Taking A “No Nonsense” Turn

“High achievement always takes place in the framework of high expectation.” (Charles Kettering)

Many college students who I’ve taught basic reading/writing skills to as a Reading Professor in South Florida have experienced academic difficulty in my classes because of lack of self confidence and poor time management skills. Because of these factors, these struggling pupils would typically drop out from this course in desperate circumstances throughout the academic term. In this fictional story, a confused freshman female faces similar life challenges that cause her to question whether continuing to pursue a college degree would be worth her time. Yet her unexpected meeting on her job with a Hindu stranger will inspire a fresh scholarly commitment to succeed.

Esther never expected her menial work as a day time waitress at IHOP this fall would ever amount to much. Yet with her first brush of adulthood, she anxiously faced the financial challenge of supporting herself alone on her own. To her credit, however, Esther decided to find some extra time at night to take a few preparatory courses at the Community College part-time this semester.

Yet the “hands of time” would soon frustrate Esther in September as she brooded over this stressful “tug of war” of working so much by day and sitting in long classes at night. Perhaps she thought it would be easier to drop out of her classes which would give her some time to re-indulge in her nightly teenage habits as a TV “couch potato.” After all, what was so wrong it seemed to her about being lazy? Or an even better solution soon arose in her mind that she could end her current life predicament if her “well-to-do” boyfriend, Jehul, would only ask her to marry him. For the likely financial stability offered by their matrimonial bond would convince Esther to forego college for good.

As October arrived, Esther “bought in to” this enticing wedlock scenario as the best remedy for her current life doldrums. She began offering Jehul tantalizing thoughts of bringing her home to New Delhi in celebratory fashion where he would seek blessing for their burgeoning relationship from his family. She also would entice Jehul’s love interest during their weekend dates by learning some words in the Hindi alphabet and scribbling down a few phrases of warmness for him to understand. She thus expected it would only be a matter of time before he proposed marriage to her.

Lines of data
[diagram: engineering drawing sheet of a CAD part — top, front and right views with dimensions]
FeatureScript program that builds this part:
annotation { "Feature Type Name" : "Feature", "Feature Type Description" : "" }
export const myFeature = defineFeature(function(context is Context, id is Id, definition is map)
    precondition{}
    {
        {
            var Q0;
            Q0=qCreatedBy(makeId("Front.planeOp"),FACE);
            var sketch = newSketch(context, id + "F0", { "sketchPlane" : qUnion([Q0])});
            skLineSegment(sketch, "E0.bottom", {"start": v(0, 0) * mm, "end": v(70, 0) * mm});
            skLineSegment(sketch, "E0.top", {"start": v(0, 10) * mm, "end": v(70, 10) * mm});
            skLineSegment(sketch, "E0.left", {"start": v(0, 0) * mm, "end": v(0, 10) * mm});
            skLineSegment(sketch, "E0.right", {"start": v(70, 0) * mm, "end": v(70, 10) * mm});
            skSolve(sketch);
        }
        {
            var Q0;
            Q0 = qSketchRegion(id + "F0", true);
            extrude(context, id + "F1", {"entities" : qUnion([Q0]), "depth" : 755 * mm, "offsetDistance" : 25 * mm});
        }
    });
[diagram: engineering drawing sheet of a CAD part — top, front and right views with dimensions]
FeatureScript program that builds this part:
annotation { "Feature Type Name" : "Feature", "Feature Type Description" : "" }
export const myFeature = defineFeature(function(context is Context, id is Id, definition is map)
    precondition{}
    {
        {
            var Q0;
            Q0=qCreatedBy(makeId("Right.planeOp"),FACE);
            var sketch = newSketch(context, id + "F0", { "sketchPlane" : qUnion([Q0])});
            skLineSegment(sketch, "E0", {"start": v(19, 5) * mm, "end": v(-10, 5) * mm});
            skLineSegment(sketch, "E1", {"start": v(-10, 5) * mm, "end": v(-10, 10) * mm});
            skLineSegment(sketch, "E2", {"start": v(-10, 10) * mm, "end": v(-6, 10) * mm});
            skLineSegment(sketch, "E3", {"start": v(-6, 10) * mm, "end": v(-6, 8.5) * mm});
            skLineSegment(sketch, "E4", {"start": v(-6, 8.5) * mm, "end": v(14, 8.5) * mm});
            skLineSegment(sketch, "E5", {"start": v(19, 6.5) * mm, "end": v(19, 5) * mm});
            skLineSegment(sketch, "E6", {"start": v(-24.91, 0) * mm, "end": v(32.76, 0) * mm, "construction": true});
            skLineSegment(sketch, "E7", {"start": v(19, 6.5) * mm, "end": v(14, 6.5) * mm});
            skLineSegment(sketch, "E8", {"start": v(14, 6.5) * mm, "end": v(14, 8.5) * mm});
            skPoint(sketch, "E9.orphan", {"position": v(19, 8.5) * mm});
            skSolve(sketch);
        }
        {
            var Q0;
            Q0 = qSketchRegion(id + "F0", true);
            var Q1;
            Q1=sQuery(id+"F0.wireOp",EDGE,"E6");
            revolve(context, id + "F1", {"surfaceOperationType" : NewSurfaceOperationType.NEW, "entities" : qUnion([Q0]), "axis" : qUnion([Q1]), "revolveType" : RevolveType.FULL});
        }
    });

◆ **Exercise tasks**:
• A. Gather every line of the listing that contains the string "qCreatedBy", and copy each line in full.
• B. Carry the story of Esther onward from its last sentence.

◆ **Responses to the exercise**:
• A.
            Q0=qCreatedBy(makeId("Front.planeOp"),FACE);
            Q0=qCreatedBy(makeId("Right.planeOp"),FACE);

• B.
One day around Thanksgiving as she busily engaged in double shift duty at IHOP, an unexpected crisis emerged. For she immediately noticed a short man of obvious Indian descent intently staring at her at a table along the back wall of her serving area. As she uneasily moved toward him with a menu to take his order, he handed her a note that she assumed he had scribbled on this piece of paper. She soon gasped when she read the message as if he had read her marriage plotting mind.

“Madam: My brother Jehul should never marry anyone who does not live up to the high ideals of his Brahmin name. I would rather poison him with hydrangea bush potion than have him commit to an improper marriage of convenience with such a common person as you represent to him. For he must abide by his parents wishes to prepare single-mindedly for his true destiny as a learned individual of our sacred Brahmin caste. He must fulfill his destiny to unselfishly share his wisdom with others. You must not stand in his way. Namaste”

This unexpected encounter at IHOP empowered Esther with some refreshing words of wisdom to end the year. She now recognized that she had never really expected in the past to succeed in college. Beginning next term, life though would be different. For it was time to “raise the bar” for self growth in life and settle for nothing less than serving her # 1 priority. Jehul would soon be gone from her life as she resolved to better manage her work hours and complete her college degree full time in a timely fashion.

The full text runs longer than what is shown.